Here are some of the past week’s major headlines from Wisconsin’s tech and innovation community:
—The CEO and CFO of Cambridge University Hospitals have stepped down amid financial pressures partly tied to a $300 million implementation of electronic health records software developed by Verona-based Epic Systems, according to British media reports and a note to investors from Robert W. Baird & Co. The resignations come as observers continue to scrutinize the “deteriorating financial condition” of Cambridge, Epic’s first U.K. customer, Baird said. Several other health systems in the country still intend to install Epic, but at least one hospital there concluded Epic “did not provide the best value,” according to the Baird note.
—New Richmond-based startup Engineered Propulsion Systems has raised $1.4 million, a figure that could reach $14.5 million, according to an SEC filing. Three investors participated in the round, which is a combination of equity, debt, and options. According to the company’s website, it’s developing a lightweight diesel engine for general aviation that emits 17 percent less carbon dioxide than competing diesel engines.
—Milwaukee-based Scanalytics has been selected for the fall class of Seamless, a Grand Rapids, MI-based accelerator for “Internet of things” startups. Scanalytics has created a smart floor sensor to measure foot traffic at stores and other physical places. Seamless participants receive $20,000 in seed investment and access to large companies like Meijer, a supermarket chain based in Grand Rapids.
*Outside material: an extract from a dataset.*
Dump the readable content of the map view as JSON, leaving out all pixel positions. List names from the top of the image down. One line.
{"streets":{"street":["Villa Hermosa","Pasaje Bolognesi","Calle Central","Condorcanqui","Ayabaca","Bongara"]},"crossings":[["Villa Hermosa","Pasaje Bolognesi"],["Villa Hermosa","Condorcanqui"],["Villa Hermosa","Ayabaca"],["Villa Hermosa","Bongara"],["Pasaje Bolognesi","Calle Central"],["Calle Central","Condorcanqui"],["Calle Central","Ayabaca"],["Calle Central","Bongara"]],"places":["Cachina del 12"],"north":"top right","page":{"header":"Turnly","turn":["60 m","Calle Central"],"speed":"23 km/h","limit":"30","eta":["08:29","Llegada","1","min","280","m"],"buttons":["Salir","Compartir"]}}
—The Water Council, Wisconsin Economic Development Corp. (WEDC), and the University of Wisconsin-Milwaukee released a report on the impact of investments in water technology in an area centered in Milwaukee’s Walker’s Point neighborhood, which the report calls “The Water Technology District.” From 2010 to 2014, public and private investments have totaled $211.4 million. Property values in the district increased by 16.6 percent over the four-year period, the report found. The Water Council’s Global Water Center is located in that neighborhood.
—Arrowhead Research (NASDAQ: ARWR), which is based in Pasadena, CA, but houses its research and development operations in Madison, released data Thursday showing its hepatitis B drug candidate significantly reduced viral antigens in humans and chimpanzees. Shares in the company soared in early trading Thursday, then fell steadily, finishing up 6.7 percent on the day. CEO Chris Anzalone says that during Phase 2a clinical trials, one patient cohort experienced “the highest knockdown ever reported in a human” treated with a ribonucleic acid interference (RNAi) therapeutic.
—Johnson Controls (NYSE: JCI) said it will trim its global salaried workforce by about 3,000, or 2.5 percent of total employees, over the next two years. JCI said it will save $250 million annually from the staff cuts. The Sept. 18 announcement capped a busy week for the company, which is best known for making batteries, car seats, and efficiency systems for buildings.
—The Badger Fund of Funds, a state initiative aimed at pumping more venture capital into Wisconsin startups, could begin investing later this year, general partner Ken Johnson says. The fund of funds will manage $25 million from the state and at least $8 million in private investments. A key next step is naming managers of the “recipient” funds, which will receive chunks of money from the core fund. Five candidates are undergoing a “due diligence process,” Johnson says.